Strategy anticipation: Anticipation is absolutely necessary, but anticipation is too often missing in strategy development indeed. "Strategy" is definitely a different beast nowadays, because the speed of change is accelerated, it might be less about five years planning horizons and more about how to continually adapt to changes in the marketplace caused by disrupting technologies and consumer behaviors. Also, strategic development is too often seen as a linear process, but it is in fact a cyclical process that needs constant attention and tuning within bounds. It might be more about listening/sensing/learning and less about grandiose top-down visions but it remains the backbone of any successful organizations. Too many organizations rely on current data only to "predict" the future and are disappointed when that future doesn't come about (and is also why so many businesses fail). A strategic foresight approach enables the staff anticipation that is necessary for future success. Strategic foresight is a methodology by which an organization anticipates a range of alternative futures and then scenario-based planning to adopt a strategy that enables an adaptive stance for the organization, from which it can flex plans and execution as the actual future unfolds. A more cyclical approach also allows more checks & balances and makes it easier to evaluate progress vs. reality & market trends, which are moving too quickly to be taken for granted.

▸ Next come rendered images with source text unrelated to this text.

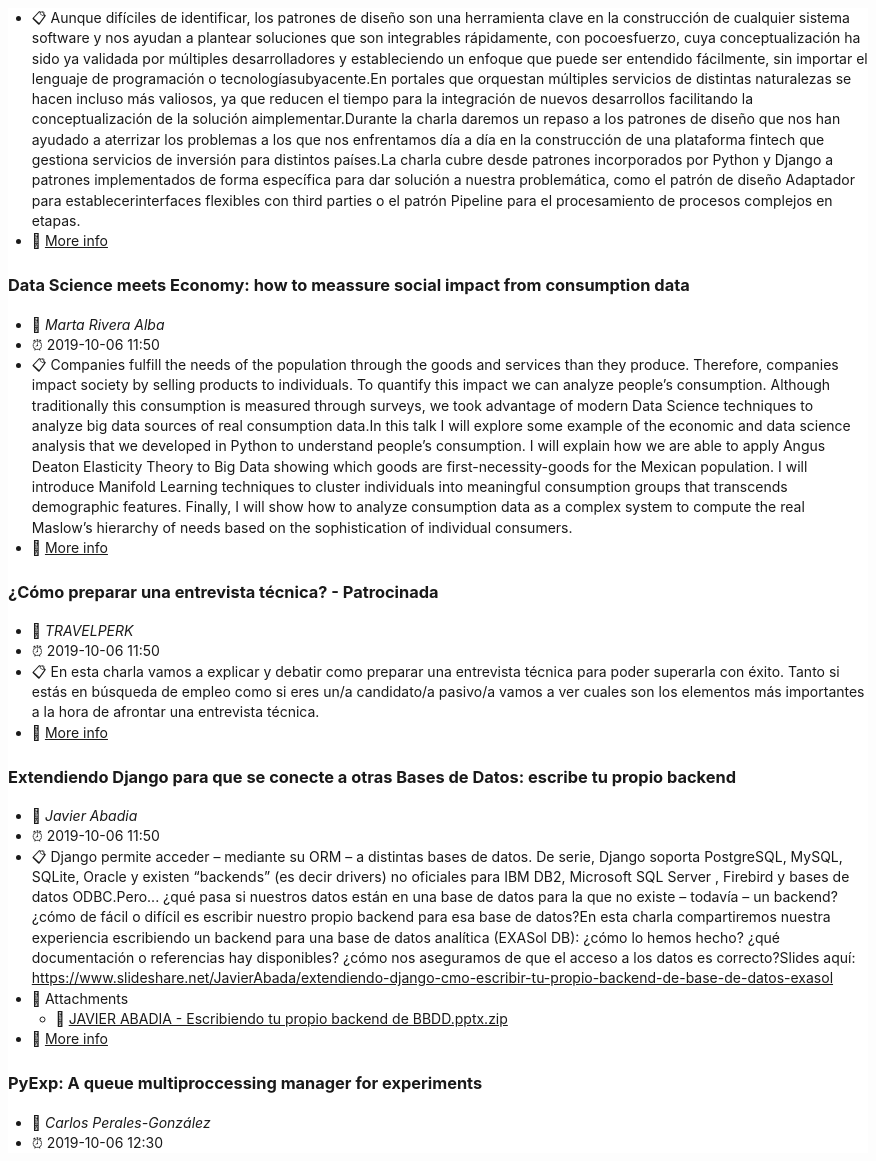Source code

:   - :clipboard:  Aunque difíciles de identificar, los patrones de diseño son una herramienta clave en la construcción de cualquier sistema software y nos ayudan a plantear soluciones que son integrables rápidamente, con pocoesfuerzo, cuya conceptualización ha sido ya validada por múltiples desarrolladores y estableciendo un enfoque que puede ser entendido fácilmente, sin importar el lenguaje de programación o tecnologíasubyacente.En portales que orquestan múltiples servicios de distintas naturalezas se hacen incluso más valiosos, ya que reducen el tiempo para la integración de nuevos desarrollos facilitando la conceptualización de la solución aimplementar.Durante la charla daremos un repaso a los patrones de diseño que nos han ayudado a aterrizar los problemas a los que nos enfrentamos día a día en la construcción de una plataforma fintech que gestiona servicios de inversión para distintos países.La charla cubre desde patrones incorporados por Python y Django a patrones implementados de forma específica para dar solución a nuestra problemática, como el patrón de diseño Adaptador para establecerinterfaces flexibles con third parties o el patrón Pipeline para el procesamiento de procesos complejos en etapas.
  - :link: [More info](https://pycones19.sched.com/event/8c998e1ea81f5896fe7f973244564311)
### Data Science meets Economy: how to meassure social impact from consumption data
  - :snake: _Marta Rivera Alba_
  - :alarm_clock:  2019-10-06 11:50
  - :clipboard:  Companies fulfill the needs of the population through the goods and services than they produce. Therefore, companies impact society by selling products to individuals. To quantify this impact we can analyze people’s consumption. Although traditionally this consumption is measured through surveys, we took advantage of modern Data Science techniques to analyze big data sources of real consumption data.In this talk I will explore some example of the economic and data science analysis that we developed in Python to understand people’s consumption. I will explain how we are able to apply Angus Deaton Elasticity Theory to Big Data showing which goods are first-necessity-goods for the Mexican population. I will introduce Manifold Learning techniques to cluster individuals into meaningful consumption groups that transcends demographic features. Finally, I will show how to analyze consumption data as a complex system to compute the real Maslow’s hierarchy of needs based on the sophistication of individual consumers.
  - :link: [More info](https://pycones19.sched.com/event/ae03bc8e0538508b469baeb8e4cf40a4)
### ¿Cómo preparar una entrevista técnica? - Patrocinada
  - :snake: _TRAVELPERK_
  - :alarm_clock:  2019-10-06 11:50
  - :clipboard:  En esta charla vamos a explicar y debatir como preparar una entrevista técnica para poder superarla con éxito. Tanto si estás en búsqueda de empleo como si eres un/a candidato/a pasivo/a vamos a ver cuales son los elementos más importantes a la hora de afrontar una entrevista técnica.
  - :link: [More info](https://pycones19.sched.com/event/87ce34fe4e631bde96ac9d98be0bd320)
### Extendiendo Django para que se conecte a otras Bases de Datos: escribe tu propio backend
  - :snake: _Javier Abadia_
  - :alarm_clock:  2019-10-06 11:50
  - :clipboard:  Django permite acceder – mediante su ORM – a distintas bases de datos. De serie, Django soporta PostgreSQL, MySQL, SQLite, Oracle y existen “backends” (es decir drivers) no oficiales para IBM DB2, Microsoft SQL Server , Firebird y bases de datos ODBC.Pero... ¿qué pasa si nuestros datos están en una base de datos para la que no existe – todavía – un backend? ¿cómo de fácil o difícil es escribir nuestro propio backend para esa base de datos?En esta charla compartiremos nuestra experiencia escribiendo un backend para una base de datos analítica (EXASol DB): ¿cómo lo hemos hecho? ¿qué documentación o referencias hay disponibles? ¿cómo nos aseguramos de que el acceso a los datos es correcto?Slides aquí: https://www.slideshare.net/JavierAbada/extendiendo-django-cmo-escribir-tu-propio-backend-de-base-de-datos-exasol
  - :open_file_folder: Attachments
    - :paperclip: [JAVIER ABADIA - Escribiendo tu propio backend de BBDD.pptx.zip](files/extendiendo-django-para-que-se-conecte-a-otras-bases-de-datos-escribe-tu-propio-backend/javier-abadia-escribiendo-tu-propio-backend-de-bbdd-pptx.zip)
  - :link: [More info](https://pycones19.sched.com/event/54dd0c7c729422d1c3d6e37303f4de2a)
### PyExp: A queue multiproccessing manager for experiments
  - :snake: _Carlos Perales-González_
  - :alarm_clock:  2019-10-06 12:30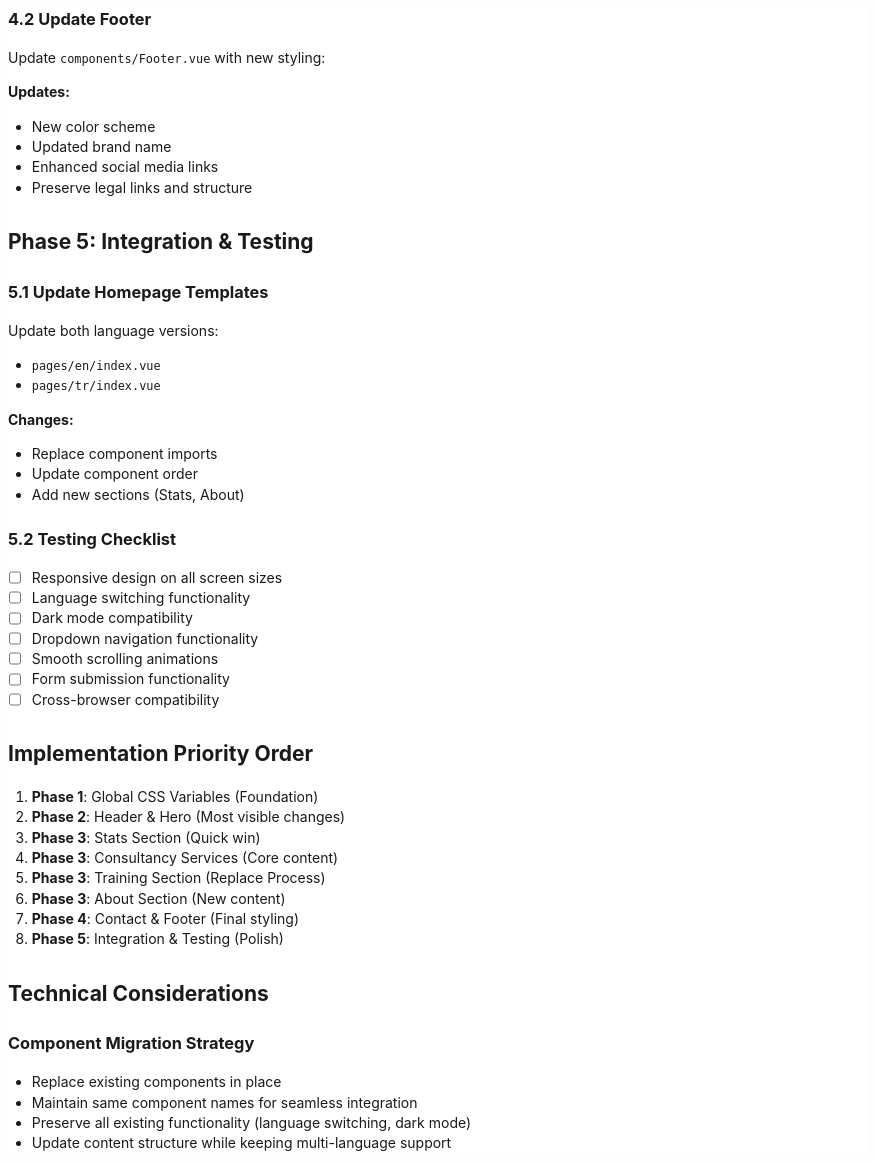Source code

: ### 4.2 Update Footer
Update `components/Footer.vue` with new styling:

**Updates:**
- New color scheme
- Updated brand name
- Enhanced social media links
- Preserve legal links and structure

## Phase 5: Integration & Testing

### 5.1 Update Homepage Templates
Update both language versions:
- `pages/en/index.vue`
- `pages/tr/index.vue`

**Changes:**
- Replace component imports
- Update component order
- Add new sections (Stats, About)

### 5.2 Testing Checklist
- [ ] Responsive design on all screen sizes
- [ ] Language switching functionality
- [ ] Dark mode compatibility
- [ ] Dropdown navigation functionality
- [ ] Smooth scrolling animations
- [ ] Form submission functionality
- [ ] Cross-browser compatibility

## Implementation Priority Order

1. **Phase 1**: Global CSS Variables (Foundation)
2. **Phase 2**: Header & Hero (Most visible changes)
3. **Phase 3**: Stats Section (Quick win)
4. **Phase 3**: Consultancy Services (Core content)
5. **Phase 3**: Training Section (Replace Process)
6. **Phase 3**: About Section (New content)
7. **Phase 4**: Contact & Footer (Final styling)
8. **Phase 5**: Integration & Testing (Polish)

## Technical Considerations

### Component Migration Strategy
- Replace existing components in place
- Maintain same component names for seamless integration
- Preserve all existing functionality (language switching, dark mode)
- Update content structure while keeping multi-language support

KPI metrics: KPIs and other benchmarks provide a basis for effectively evaluating progress vis-a-vis strategic direction. To boost the chances that you can execute effectively & efficiently, based on the added front-end work you are doing related to strategic foresight, you need to integrate critical KPIs/benchmarks that play to the survival instinct of your team. KPIs should be defined at some point in this ongoing, continuous strategic development cycle. At the start, a set of objectives should be defined and the evaluation of these objectives plus added knowledge about markets, environment and performance will automatically lead to the best possible KPI's to implement. The thought leaders need to help create/manage/expand/assess that ongoing process. Too often the KPIs and benchmarks are selected too early before you actually understand the market environment and the problems you must overcome to succeed. The KPIs and benchmarks ought to "emerge" from your thinking and learning about the future, not be dictated by fiat without that thought leadership. KPIs among other benchmarks should be dynamic, not static. More knowledge whether generated through market intelligence or otherwise, provides a basis for evaluating performance and making appropriate adjustments. Helping secure strategy commitment involves connecting it
1) directly to the survival instinct,
2) to impactful quantitative and qualitative benchmarks
3) into a larger framework for organizational success


Hence, strategy-execution is not just linear steps, but an ongoing continuum. Getting people on board is key. No matter how good the strategy, people at all levels of the company must be engaged, involved, and see the importance of change to buy in and make things happen, because culture would trump any attempt to create a strategy that was incompatible with an organization's culture. And then, you need to apply certain benchmarks, among other checks, along the way as a means of evaluating the progress of executing strategy.